Notably, each of these strategies has at its core a focus on differentiating instruction. One benefit of OST programs may be that they provide the time and flexibility needed to accomodate students’ different learning styles and academic and developmental needs.
Sustaining Gains Over Time
Some studies aimed at identifying strategies for closing the achievement gap indicate that OST strategies can be effective at preventing learning loss among low-achieving students, especially during the summer months. In fact, Borman, Rachuba, Fairchild, and Kaplan (2002) reported a cumulative impact on the learning of kindergarten and first-grade students in summer school over a period of two and three years.
In contrast, other studies have found that students did not sustain learning gains over time. For example, Hausner’s (2000) evaluation of the PAL afterschool kindergarten literacy program reported that low-performing students’ literacy scores increased significantly (by more than 16 percentile points) but that these students did not show sustained improvement in the second grade. The author suggested that at-risk students may need more than one literacy intervention to retain the gains made as a result of the early intervention program.

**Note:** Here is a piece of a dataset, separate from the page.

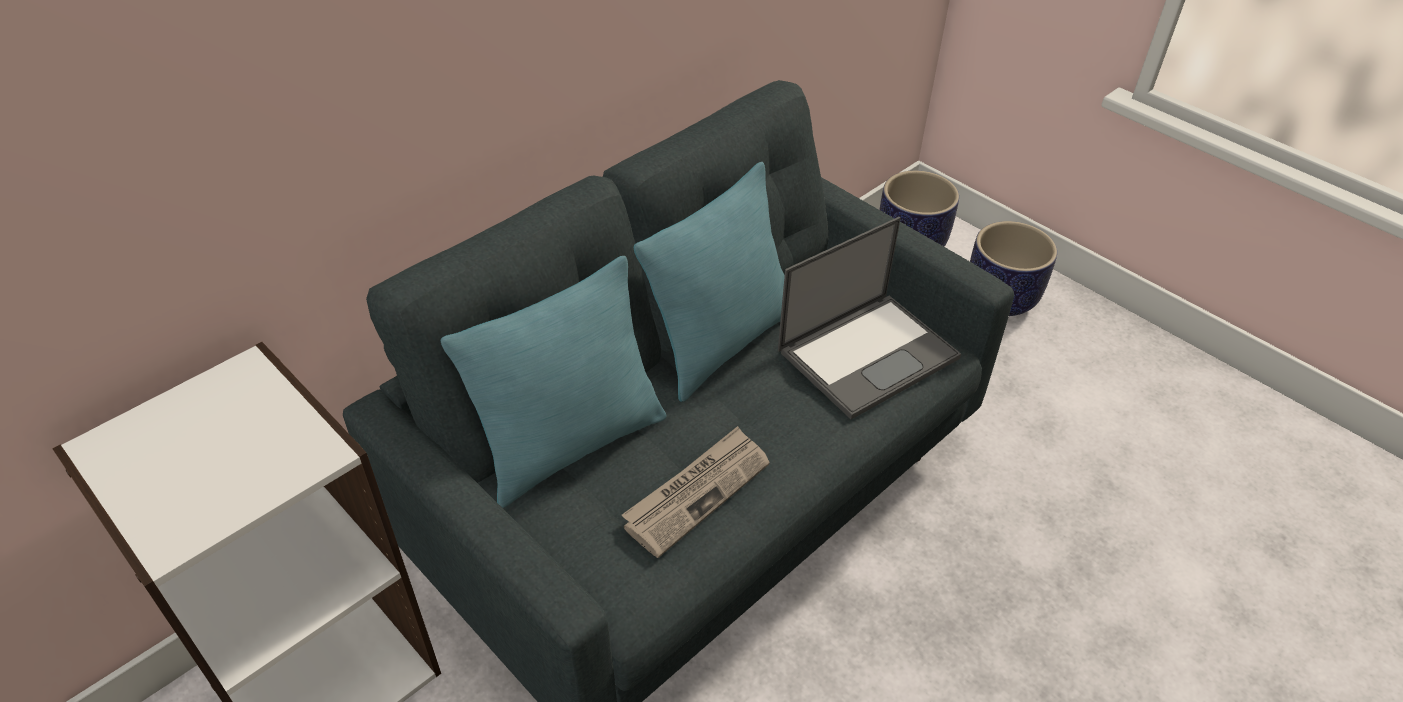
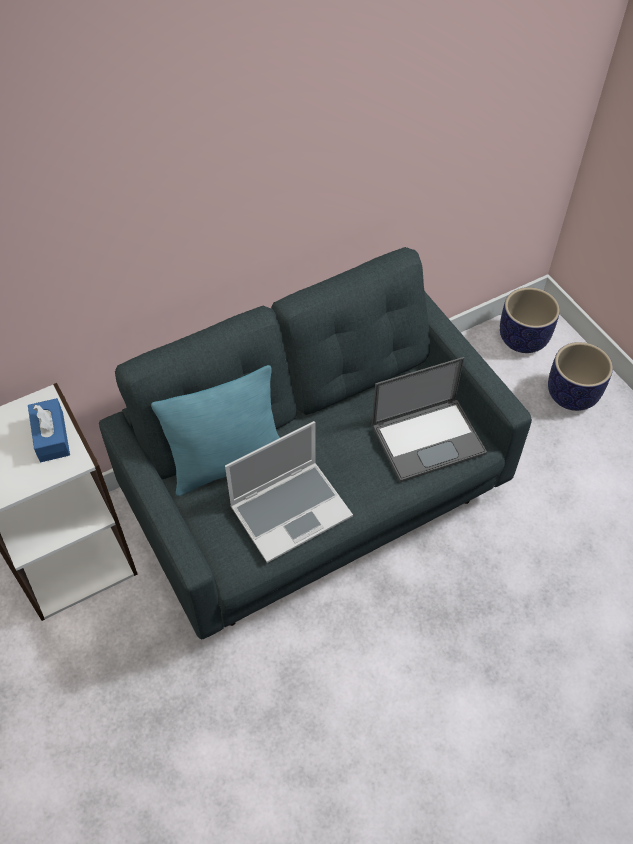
camera: 15 degrees right, 10 degrees up
newspaper [622,426,770,558] -> laptop [225,421,353,563]
turquoise pillow [634,162,785,402] -> none
none -> blue tissue box [28,398,70,462]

Implications for Program Developers
McREL’s analysis of the available high-quality research reveals an overall tendency for improved reading achievement among low-achieving or at-risk students who participate in OST programs. This suggests that policymakers and practitioners should consider OST programs as a promising option for boosting the reading achievement of these student groups. Based on the body of research on OST strategies in reading, some conclusions can be made related to program design and effective practice.
Most notably, the following OST strategies and characteristics appear to be effective in improving the reading achievement of low-achieving students:
- Tutoring and mixed student groupings
- Programs between 44 and 84 hours in length
- Programs that focus on early elementary and high school students
As program developers consider how best to meet the needs of their at-risk students, these findings should be kept in mind.